_Requirement_. Could you update the lines from the one with "locality: Glacier Nat'l. Park, Lake McDonald." up to and including the one with "collector number: 1612" by replacing "name author" with "authority" and leaving everything else unchanged?

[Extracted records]
<<<<
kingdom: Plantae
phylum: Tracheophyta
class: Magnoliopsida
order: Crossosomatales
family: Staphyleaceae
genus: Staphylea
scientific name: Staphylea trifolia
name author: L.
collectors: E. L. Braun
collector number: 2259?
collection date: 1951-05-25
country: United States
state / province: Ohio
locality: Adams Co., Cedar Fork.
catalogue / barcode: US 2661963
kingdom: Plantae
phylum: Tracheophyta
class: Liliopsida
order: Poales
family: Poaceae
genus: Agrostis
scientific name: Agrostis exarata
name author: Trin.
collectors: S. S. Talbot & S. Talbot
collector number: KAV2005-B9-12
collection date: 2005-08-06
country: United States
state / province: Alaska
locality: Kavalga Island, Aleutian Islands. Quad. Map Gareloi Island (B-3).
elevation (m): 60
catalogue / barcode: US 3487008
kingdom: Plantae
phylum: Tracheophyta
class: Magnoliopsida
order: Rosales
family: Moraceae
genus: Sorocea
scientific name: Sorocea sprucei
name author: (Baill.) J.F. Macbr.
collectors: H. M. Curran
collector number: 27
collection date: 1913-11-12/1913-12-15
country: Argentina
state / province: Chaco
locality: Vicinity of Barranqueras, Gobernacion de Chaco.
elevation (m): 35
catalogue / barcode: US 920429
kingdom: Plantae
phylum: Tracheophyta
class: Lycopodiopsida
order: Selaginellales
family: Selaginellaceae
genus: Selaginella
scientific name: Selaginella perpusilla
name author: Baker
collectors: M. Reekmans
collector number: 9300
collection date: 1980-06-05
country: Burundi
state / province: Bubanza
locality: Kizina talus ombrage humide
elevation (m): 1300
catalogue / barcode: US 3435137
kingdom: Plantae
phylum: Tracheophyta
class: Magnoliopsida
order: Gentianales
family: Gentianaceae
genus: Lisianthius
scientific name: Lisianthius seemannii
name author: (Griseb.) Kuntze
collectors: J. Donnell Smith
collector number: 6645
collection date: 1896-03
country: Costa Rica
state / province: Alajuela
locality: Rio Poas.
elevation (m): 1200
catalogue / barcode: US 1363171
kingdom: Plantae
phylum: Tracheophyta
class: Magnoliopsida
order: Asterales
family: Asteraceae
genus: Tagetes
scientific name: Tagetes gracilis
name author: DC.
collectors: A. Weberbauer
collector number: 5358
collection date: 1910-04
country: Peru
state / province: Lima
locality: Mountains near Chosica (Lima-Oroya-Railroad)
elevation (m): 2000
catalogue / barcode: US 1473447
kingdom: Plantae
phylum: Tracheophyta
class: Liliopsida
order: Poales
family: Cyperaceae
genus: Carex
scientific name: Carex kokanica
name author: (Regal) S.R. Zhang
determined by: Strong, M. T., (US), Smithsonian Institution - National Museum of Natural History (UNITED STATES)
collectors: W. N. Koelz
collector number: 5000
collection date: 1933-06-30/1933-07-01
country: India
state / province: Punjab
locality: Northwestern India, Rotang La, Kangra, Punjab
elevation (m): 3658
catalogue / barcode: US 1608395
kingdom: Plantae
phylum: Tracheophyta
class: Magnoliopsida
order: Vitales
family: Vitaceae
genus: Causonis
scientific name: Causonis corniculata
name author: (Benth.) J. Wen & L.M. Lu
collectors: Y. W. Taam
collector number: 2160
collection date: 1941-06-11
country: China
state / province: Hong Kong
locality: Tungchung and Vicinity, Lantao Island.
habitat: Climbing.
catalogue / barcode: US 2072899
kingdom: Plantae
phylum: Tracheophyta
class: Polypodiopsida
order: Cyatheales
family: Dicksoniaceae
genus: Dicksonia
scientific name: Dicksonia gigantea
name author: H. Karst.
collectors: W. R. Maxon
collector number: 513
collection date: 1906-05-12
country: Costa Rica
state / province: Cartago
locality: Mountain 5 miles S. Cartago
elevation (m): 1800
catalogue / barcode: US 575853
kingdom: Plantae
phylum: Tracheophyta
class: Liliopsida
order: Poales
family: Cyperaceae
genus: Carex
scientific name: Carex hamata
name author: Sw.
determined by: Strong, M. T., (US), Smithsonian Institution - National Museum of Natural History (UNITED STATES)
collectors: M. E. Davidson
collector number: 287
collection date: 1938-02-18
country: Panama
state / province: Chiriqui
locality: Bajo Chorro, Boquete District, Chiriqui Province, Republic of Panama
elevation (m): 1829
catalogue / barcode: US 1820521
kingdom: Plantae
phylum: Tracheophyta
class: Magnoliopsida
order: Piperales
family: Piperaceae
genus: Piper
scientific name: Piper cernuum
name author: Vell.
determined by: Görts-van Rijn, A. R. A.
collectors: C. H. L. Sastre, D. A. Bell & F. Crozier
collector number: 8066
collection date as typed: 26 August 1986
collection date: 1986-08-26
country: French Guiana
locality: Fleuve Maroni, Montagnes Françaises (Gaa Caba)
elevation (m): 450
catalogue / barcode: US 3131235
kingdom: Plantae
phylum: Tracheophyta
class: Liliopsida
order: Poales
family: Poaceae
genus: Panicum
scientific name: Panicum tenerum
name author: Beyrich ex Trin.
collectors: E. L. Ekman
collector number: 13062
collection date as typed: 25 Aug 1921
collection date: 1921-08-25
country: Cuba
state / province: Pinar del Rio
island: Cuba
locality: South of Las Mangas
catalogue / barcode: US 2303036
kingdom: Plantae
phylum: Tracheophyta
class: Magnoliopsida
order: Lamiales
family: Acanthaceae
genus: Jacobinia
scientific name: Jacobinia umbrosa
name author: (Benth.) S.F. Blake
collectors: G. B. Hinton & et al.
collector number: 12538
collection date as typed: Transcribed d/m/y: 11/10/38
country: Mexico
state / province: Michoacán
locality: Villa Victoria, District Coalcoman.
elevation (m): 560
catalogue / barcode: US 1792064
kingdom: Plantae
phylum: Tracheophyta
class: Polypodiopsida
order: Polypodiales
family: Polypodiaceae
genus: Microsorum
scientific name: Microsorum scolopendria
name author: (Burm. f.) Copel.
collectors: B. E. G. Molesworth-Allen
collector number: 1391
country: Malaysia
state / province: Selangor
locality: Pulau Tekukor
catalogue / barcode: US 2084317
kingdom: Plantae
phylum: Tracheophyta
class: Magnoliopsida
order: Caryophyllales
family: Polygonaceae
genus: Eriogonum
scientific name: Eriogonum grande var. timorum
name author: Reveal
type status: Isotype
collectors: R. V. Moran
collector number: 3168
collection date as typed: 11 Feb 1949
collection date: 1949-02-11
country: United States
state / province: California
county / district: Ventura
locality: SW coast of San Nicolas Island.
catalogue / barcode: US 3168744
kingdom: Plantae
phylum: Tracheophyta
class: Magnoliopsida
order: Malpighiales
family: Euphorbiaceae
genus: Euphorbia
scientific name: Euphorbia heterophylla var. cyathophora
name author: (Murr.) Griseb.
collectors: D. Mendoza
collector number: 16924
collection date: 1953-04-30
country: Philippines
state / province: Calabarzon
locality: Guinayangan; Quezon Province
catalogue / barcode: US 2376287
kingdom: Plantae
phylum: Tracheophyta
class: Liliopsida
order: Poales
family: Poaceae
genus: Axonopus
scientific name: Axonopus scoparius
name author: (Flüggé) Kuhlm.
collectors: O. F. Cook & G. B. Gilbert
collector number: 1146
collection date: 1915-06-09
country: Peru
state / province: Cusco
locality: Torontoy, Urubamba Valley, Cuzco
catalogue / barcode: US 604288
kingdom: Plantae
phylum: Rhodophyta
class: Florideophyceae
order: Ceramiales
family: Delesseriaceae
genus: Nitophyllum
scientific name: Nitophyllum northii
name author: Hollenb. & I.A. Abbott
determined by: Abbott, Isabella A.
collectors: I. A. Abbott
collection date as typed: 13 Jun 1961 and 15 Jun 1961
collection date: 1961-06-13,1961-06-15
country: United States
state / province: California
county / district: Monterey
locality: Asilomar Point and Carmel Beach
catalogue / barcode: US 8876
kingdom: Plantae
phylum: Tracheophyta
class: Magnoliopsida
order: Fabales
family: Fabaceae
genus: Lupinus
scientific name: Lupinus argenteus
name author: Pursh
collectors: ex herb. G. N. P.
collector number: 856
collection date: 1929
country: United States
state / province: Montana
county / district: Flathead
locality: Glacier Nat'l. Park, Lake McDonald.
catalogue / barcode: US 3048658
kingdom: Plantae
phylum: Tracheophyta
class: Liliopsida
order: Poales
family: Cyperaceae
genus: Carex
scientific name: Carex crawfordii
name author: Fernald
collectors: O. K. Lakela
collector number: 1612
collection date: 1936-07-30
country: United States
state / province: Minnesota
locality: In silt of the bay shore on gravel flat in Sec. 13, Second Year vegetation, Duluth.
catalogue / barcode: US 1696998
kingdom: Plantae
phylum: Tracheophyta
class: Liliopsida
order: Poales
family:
>>>>
_The reply_.
locality: Glacier Nat'l. Park, Lake McDonald.
catalogue / barcode: US 3048658
kingdom: Plantae
phylum: Tracheophyta
class: Liliopsida
order: Poales
family: Cyperaceae
genus: Carex
scientific name: Carex crawfordii
authority: Fernald
collectors: O. K. Lakela
collector number: 1612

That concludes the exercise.